Work task 1:
In the passage on Gornostaev's work at Valaam, copy the text from "Instead of following" up to and including "церковь, 1853 photos)", replacing "Monastery Inn" with "Monastery Guesthouse".
Work task 2:
Answer these questions using the passage on Gornostaev's work at Valaam.
(a) Who invited Gornostaev to rebuild Valaam Monastery and its hermitages?
(b) According to Vladimir Stasov, how old was Gornostaev when he changed direction?
(c) What did Gornostaev add to the Russian tented roofs?

START Excerpted passage

Gornostaev's life changed when he received an invitation from Damaskin (1795–1881, born Demyan Kononov), Hegumen of Valaam Monastery to rebuild the monastery and its numerous hermitages. As critic Vladimir Stasov put it, "He was already 45, a professor, well established among unanimous copying and mimicking of classical European, Greek and Roman styles, when suddenly, influenced by educated or independently-speaking clergy, took a sharp turn... Gornostaev despised official, fake Russian, Thon's style" ("Он уже был профессор,
человек 45 лет, давно подвизавшийся на поприще всеобщего копирования и
переобезьяничанья классических европейских стилей, греческих и римских,
когда вдруг, под влиянием знакомства с образованным или самостоятельным
нашим духовенством, круто поворотил на другую дорогу... Горностаеву был тошен официальный, лже-русский, тоновский стиль").

Instead of following Thon's Byzantine five-dome canon, Gornostaev chose to reincarnate the tented roofs of traditional northern Russia. At the same time, feeling limitations of this narrow approach, he augmented Russian tents with Romanesque vaults and arches. His input to Valaam reconstruction include:

- Vsekhsvyatsky (All Saints) hermitage, church and living quarters (Всехсвятский скит и церковь во имя всех святых, 1850 photo)
- Monastery Inn (Монастырская гостиница, 1851–1856)
- Mechanical Building (Машинный дом, 1860–1863) and water supply system
- Nikolsky (St.Nicholas) hermitage, church, memorial cross and living quarters (Никольский скит и церковь, 1853 photos)
- Predtechensky (St.John the Baptist hermitage, church and living quarters (Предтеченский скит и церковь Св. Иоанна Крестителя, 1858–1861, photo)

END Excerpted passage
START Input data

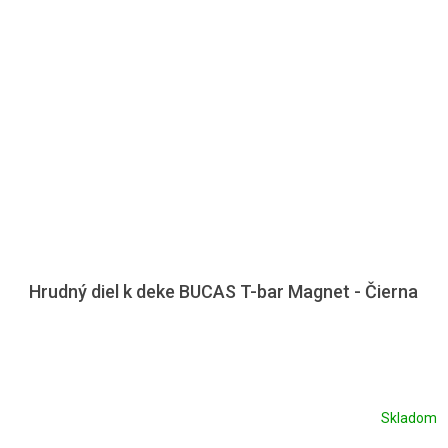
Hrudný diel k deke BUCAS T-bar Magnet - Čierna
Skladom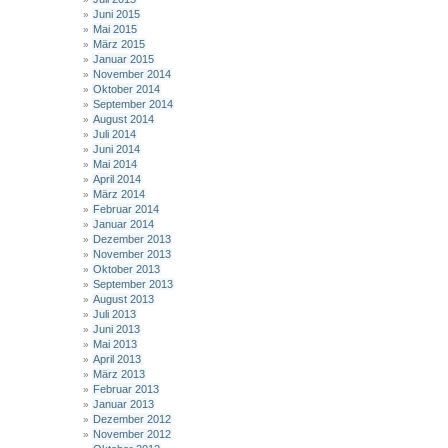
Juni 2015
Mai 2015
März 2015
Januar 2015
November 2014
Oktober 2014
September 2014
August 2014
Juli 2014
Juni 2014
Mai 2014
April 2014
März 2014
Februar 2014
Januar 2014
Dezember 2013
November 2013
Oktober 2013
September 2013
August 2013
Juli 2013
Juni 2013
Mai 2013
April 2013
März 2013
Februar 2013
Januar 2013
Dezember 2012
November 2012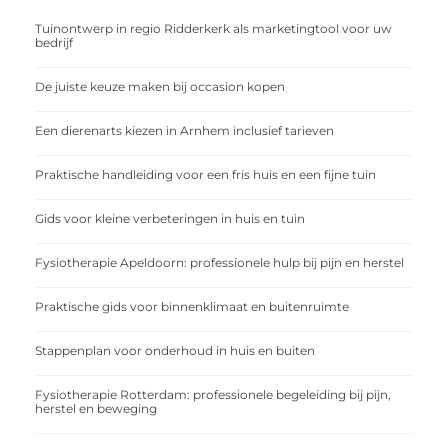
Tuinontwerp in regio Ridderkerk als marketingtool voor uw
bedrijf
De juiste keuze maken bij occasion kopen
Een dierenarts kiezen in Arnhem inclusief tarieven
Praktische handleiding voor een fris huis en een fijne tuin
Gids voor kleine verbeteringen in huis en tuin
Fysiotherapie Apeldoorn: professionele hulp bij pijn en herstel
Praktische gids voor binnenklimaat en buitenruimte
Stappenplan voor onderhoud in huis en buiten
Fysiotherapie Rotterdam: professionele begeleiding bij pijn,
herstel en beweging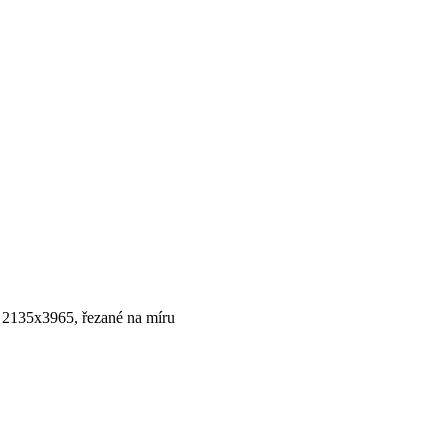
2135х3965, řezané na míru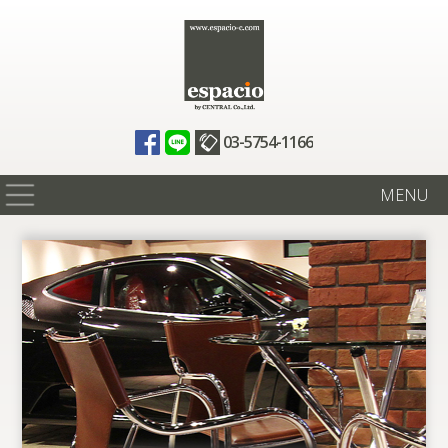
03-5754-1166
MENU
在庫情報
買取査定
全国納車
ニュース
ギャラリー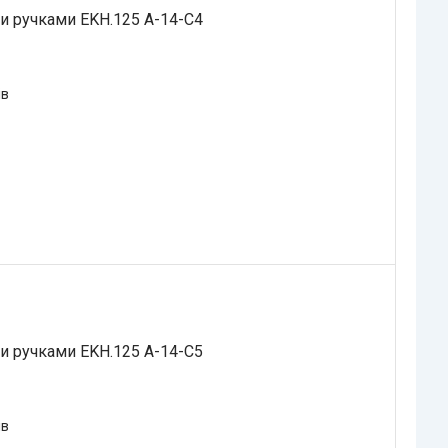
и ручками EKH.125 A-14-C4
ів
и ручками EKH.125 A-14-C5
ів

END Input data

Response box 1:
Instead of following Thon's Byzantine five-dome canon, Gornostaev chose to reincarnate the tented roofs of traditional northern Russia. At the same time, feeling limitations of this narrow approach, he augmented Russian tents with Romanesque vaults and arches. His input to Valaam reconstruction include:

- Vsekhsvyatsky (All Saints) hermitage, church and living quarters (Всехсвятский скит и церковь во имя всех святых, 1850 photo)
- Monastery Guesthouse (Монастырская гостиница, 1851–1856)
- Mechanical Building (Машинный дом, 1860–1863) and water supply system
- Nikolsky (St.Nicholas) hermitage, church, memorial cross and living quarters (Никольский скит и церковь, 1853 photos)

Response box 2:
(a) Damaskin, Hegumen of Valaam Monastery
(b) 45
(c) Romanesque vaults and arches